Trademark law may also apply. As those involved in eSports become well-known, they are more likely to seek trademark protection to ensure no one else can exploit their name or brand.
Legal advice is necessary to help brands and players protect and leverage their reputation and publicity rights. Video gamers want to benefit from their large following for additional revenue from third parties, but brands want to ensure they will not become associated with objectionable conduct or statements. Endorsement deals, where a brand pays for the right to use a player’s name, image or likeness in advertising, can be lucrative. However, there are many issues that players, teams and advertisers should negotiate.
Labor and Employment
The rights of players in traditional sports are well-established. In eSports, it is more complicated. Players may be considered “employees” or “independent contractors.” The difference implicates various labor and employment laws so teams must be careful when categorizing players. However, even where players are deemed employees, they have less bargaining power, which may lead to unbalanced employment contracts. Furthermore, they are not unionized and often do not have agents like players in other sports, so they do not have an organization representing their interests. As such, players should consult an attorney prior to signing a contract for advice on getting the best terms.
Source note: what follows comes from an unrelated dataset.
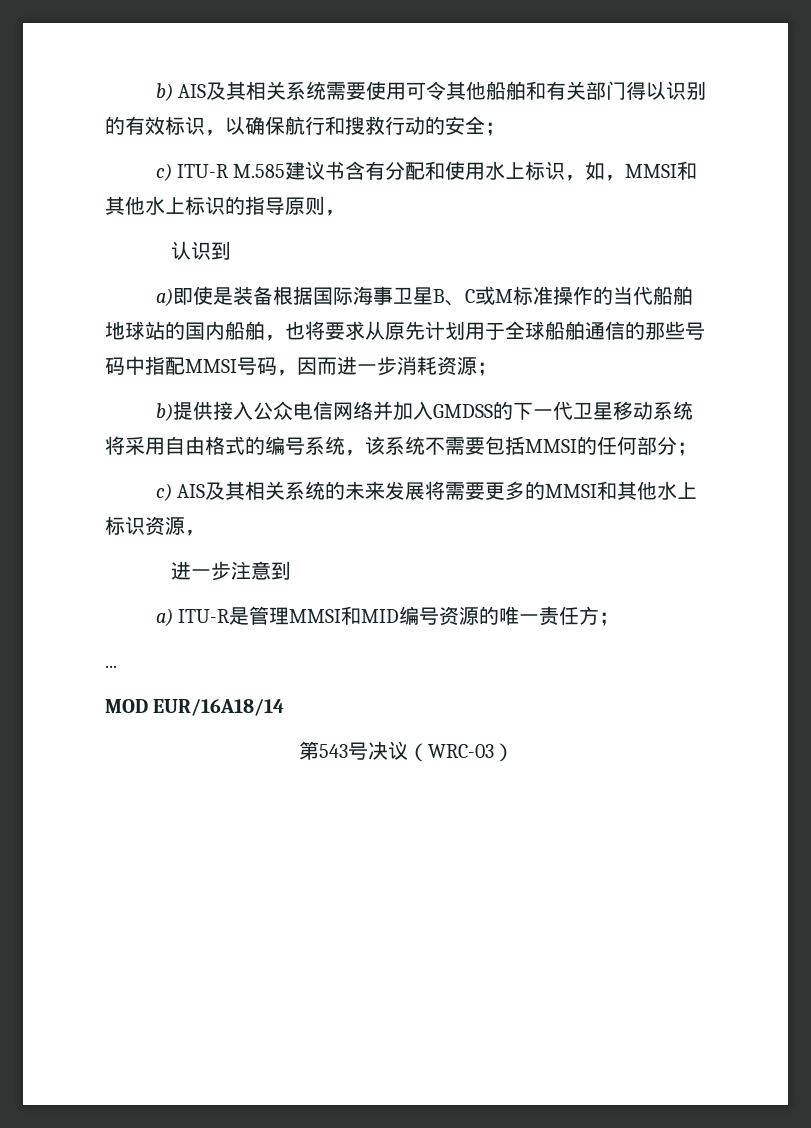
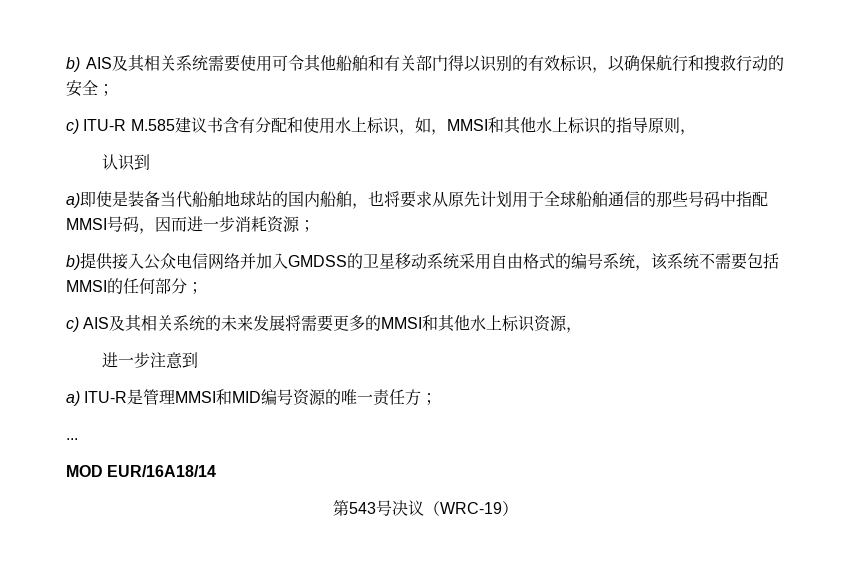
[272,286,613,306] 根据国际海事卫星B、C或M标准操作的 -> (160, 199) none
[512,401,573,420] 下一代 -> (363, 261) none
[105,436,125,455] 将 -> (459, 261) none
[428,744,494,758] WRC-03 -> [439,502,502,514] WRC-19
Betting is a lucrative source of revenue in most sports. However, there are fewer commercial gambling operators in eSports at present. As it expands, it is likely to face the same legal rules and scrutiny that traditional sports betting receives. An added wrinkle is that many eSports teams are based in other countries and tournaments may be conducted around the world, raising issues with international gambling laws.
As with traditional sports, cheating is a problem in eSports and all parties must comply with rules or risk serious consequences, including fines, automatic forfeit, bans and prosecution. Game boosting is one form of cheating which involves a party paying someone else to play incognito on their behalf in order to boost their rank. Typically, the party being paid is a professional player. In some countries, there are stiff legal penalties.
The popularity of eSports makes it likely there will be more legal regulations and commercial transactions in the future. Good legal advice can make a substantial difference in protecting the parties’ rights and maximizing the revenue potential.